Why find_if not working in my program?

Question

I have a simple program that calls std::find_if, I think I've pass the first two argument as iterator and the third as a predict, however the code still won't compile, any ideas?

#include <string>
#include <cctype>
#include <algorithm>

bool notspace(char ch);
bool space(char ch);

int main()  {
    typedef std::string::const_iterator iter;
    iter i;
    std::string s = "ab c";
    i = std::find_if(i, s.end(),space);
    return 0;
}

bool space(char ch)  {
    return std::isspace(ch);
}

Error message:

q-isspace.cpp: In function ‘int main()’:
q-isspace.cpp:12:38: error: no matching function for call to ‘find_if(iter&, std::__cxx11::basic_string<char>::iterator, bool (&)(char))’
     i = std::find_if(i, s.end(),space);
                                      ^
In file included from /usr/include/c++/5/algorithm:62:0,
                 from q-isspace.cpp:3:
/usr/include/c++/5/bits/stl_algo.h:3806:5: note: candidate: template<class _IIter, class _Predicate> _IIter std::find_if(_IIter, _IIter, _Predicate)
     find_if(_InputIterator __first, _InputIterator __last,
     ^
/usr/include/c++/5/bits/stl_algo.h:3806:5: note:   template argument deduction/substitution failed:
q-isspace.cpp:12:38: note:   deduced conflicting types for parameter ‘_IIter’ (‘__gnu_cxx::__normal_iterator<const char*, std::__cxx11::basic_string<char> >’ and ‘__gnu_cxx::__normal_iterator<char*, std::__cxx11::basic_string<char> >’)
     i = std::find_if(i, s.end(),space);

Answer 1

i variable is not initialized. The more elegent way to code is to use lambda function as given below.

    #include <string>
    #include <cctype>
    #include <algorithm>

    int main()  {
        typedef std::string::const_iterator iter;
        iter i,j;
        std::string s = "ab c";
        i = std::find_if(s.begin(), s.end(),[](char ch) { return std::isspace(ch); } );
        j = std::find_if(s.begin(), s.end(),[](char ch) { return !std::isspace(ch); } );
        return 0;
     }

Answer 2

If you want to know why your compilation errors, it's because std::find_if only has 1 template parameter. s.end() is a normal iterator while i is a const_iterator, those don't match up.
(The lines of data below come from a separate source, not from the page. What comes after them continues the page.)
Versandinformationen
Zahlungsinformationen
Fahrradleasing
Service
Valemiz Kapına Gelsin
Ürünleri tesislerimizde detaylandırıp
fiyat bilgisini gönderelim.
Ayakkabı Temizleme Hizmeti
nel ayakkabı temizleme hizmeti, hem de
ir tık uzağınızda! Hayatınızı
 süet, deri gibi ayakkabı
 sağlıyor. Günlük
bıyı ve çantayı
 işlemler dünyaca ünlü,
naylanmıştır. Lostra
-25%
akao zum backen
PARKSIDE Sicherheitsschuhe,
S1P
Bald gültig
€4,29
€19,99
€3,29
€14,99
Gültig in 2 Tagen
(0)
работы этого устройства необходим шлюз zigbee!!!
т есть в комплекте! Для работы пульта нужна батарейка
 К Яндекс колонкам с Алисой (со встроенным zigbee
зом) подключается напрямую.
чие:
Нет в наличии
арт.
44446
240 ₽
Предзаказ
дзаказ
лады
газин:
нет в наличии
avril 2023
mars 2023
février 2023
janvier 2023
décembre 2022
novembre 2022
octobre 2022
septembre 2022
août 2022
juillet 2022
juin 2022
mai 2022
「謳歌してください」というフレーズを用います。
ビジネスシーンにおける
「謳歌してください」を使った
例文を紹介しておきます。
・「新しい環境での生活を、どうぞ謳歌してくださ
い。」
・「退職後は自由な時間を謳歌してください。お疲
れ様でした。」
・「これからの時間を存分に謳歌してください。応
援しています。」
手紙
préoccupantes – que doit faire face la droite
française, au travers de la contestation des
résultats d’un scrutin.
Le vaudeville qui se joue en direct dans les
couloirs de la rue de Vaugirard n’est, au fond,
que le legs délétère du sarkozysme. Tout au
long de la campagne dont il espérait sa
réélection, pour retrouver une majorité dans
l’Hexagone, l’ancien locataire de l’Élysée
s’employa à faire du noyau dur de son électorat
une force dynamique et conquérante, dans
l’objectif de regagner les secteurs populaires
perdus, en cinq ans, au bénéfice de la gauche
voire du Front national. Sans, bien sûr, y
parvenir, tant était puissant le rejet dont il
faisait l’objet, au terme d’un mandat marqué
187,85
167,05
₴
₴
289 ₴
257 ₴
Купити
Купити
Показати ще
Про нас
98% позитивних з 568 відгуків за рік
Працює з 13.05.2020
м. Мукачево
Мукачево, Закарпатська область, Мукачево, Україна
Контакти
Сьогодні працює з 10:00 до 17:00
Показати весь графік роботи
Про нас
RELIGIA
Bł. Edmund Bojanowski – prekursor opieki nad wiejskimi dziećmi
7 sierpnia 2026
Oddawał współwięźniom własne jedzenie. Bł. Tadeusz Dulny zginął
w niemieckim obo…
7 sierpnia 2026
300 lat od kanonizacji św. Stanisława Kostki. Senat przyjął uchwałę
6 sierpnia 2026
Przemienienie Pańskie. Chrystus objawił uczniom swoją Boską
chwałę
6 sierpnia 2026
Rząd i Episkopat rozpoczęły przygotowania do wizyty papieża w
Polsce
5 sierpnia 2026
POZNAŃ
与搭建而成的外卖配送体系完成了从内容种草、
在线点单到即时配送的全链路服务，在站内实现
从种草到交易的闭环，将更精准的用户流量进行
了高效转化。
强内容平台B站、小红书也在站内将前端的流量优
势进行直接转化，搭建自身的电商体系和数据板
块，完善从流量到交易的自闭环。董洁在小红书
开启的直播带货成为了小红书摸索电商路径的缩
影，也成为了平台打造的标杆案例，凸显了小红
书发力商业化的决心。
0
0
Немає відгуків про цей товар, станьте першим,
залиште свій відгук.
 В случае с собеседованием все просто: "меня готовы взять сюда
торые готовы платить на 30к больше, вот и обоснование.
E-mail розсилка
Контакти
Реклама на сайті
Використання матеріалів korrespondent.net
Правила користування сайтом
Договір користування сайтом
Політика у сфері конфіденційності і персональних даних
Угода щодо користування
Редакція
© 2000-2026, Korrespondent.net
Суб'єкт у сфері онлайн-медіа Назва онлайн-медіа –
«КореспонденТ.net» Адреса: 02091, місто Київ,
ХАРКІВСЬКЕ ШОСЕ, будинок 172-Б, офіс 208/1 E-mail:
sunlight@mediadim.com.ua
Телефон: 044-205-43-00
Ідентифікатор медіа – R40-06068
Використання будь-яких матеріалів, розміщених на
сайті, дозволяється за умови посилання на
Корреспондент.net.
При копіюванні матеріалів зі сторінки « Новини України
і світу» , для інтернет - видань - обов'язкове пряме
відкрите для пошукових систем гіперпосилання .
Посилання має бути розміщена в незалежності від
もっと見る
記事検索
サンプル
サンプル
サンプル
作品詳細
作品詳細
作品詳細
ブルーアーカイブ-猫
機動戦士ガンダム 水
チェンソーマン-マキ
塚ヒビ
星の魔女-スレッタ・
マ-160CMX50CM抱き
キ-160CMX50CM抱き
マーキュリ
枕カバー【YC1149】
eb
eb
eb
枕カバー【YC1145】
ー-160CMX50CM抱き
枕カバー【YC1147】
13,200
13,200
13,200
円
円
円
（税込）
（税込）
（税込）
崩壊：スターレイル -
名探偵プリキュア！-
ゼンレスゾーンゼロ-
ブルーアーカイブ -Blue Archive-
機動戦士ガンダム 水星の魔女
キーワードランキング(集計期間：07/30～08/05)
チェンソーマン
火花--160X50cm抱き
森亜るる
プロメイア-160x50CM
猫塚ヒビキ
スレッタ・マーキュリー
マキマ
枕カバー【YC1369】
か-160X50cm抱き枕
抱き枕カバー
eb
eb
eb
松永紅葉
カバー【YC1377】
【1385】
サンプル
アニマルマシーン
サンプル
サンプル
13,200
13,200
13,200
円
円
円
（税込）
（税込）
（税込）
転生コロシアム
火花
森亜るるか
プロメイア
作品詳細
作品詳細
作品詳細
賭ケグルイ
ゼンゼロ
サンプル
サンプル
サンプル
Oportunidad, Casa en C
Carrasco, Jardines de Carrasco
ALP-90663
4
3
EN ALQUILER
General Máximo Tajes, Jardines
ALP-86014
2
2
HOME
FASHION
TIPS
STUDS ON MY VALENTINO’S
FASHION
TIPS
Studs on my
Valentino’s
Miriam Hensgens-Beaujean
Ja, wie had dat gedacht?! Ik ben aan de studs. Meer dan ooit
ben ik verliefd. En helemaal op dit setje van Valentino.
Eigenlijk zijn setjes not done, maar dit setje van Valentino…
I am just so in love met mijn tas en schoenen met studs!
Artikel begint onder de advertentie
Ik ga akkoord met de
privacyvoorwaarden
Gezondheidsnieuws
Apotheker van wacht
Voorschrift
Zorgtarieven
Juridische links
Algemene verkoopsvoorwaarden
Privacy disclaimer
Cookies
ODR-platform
And then there's the problem with i being uninitialized which will cause you a runtime error. Just use s.begin():

i = std::find_if(s.begin(), s.end(),space);

If you want to be able to change contents through i, you should make it a normal iterator:

typedef std::string::iterator iter;

Answer 3

int main()  {
    typedef std::string::const_iterator iter;
    iter i,j;
    std::string s = "ab c";
    i = std::find_if(i, s.end(),notspace);
    j = std::find_if(i, s.end(),space);
    return 0;
}

You're not initalising your i variable, so it is not pointing to anything. This means that [i, s.end()) does not form a valid range, so your call to find_if() will not work correctly.

Try this instead:

i = std::find_if(s.begin(), s.end(), notspace);

Answer 4

You pass i which is of type std::string::const_iterator(and also uninitialized) as first parameter to std::find_if. Then you pass s.end() which returns a std::string::iterator. The two iterators are of different types, while std::find_if expects them to be of the same type.

The correct rule of thumb, is to pair the calls to begin() and end()

#include <string>
#include <cctype>
#include <algorithm>

bool notspace(char ch);
bool space(char ch);

int main()  {
    typedef std::string::const_iterator iter;
    iter i,j;
    std::string s = "ab c";
    i = std::find_if(s.begin(), s.end(),notspace);
    j = std::find_if(s.begin(), s.end(),space);
    return 0;
}

bool space(char ch)  {
    return std::isspace(ch);
}

bool notspace(char ch)   {
    return !std::isspace(ch);
}

Answer 5

iter i,j;
std::string s = "ab c";
i = std::find_if(i, s.end(),notspace);

This calls std::find_if with a default-initialized iterator as its first argument. That iterator has no relation to any iterator into s, so the result will be nonsense. Change the call to

`std::find_if(s.begin(), s.end(), notspace);

And make the analogous change in the other call.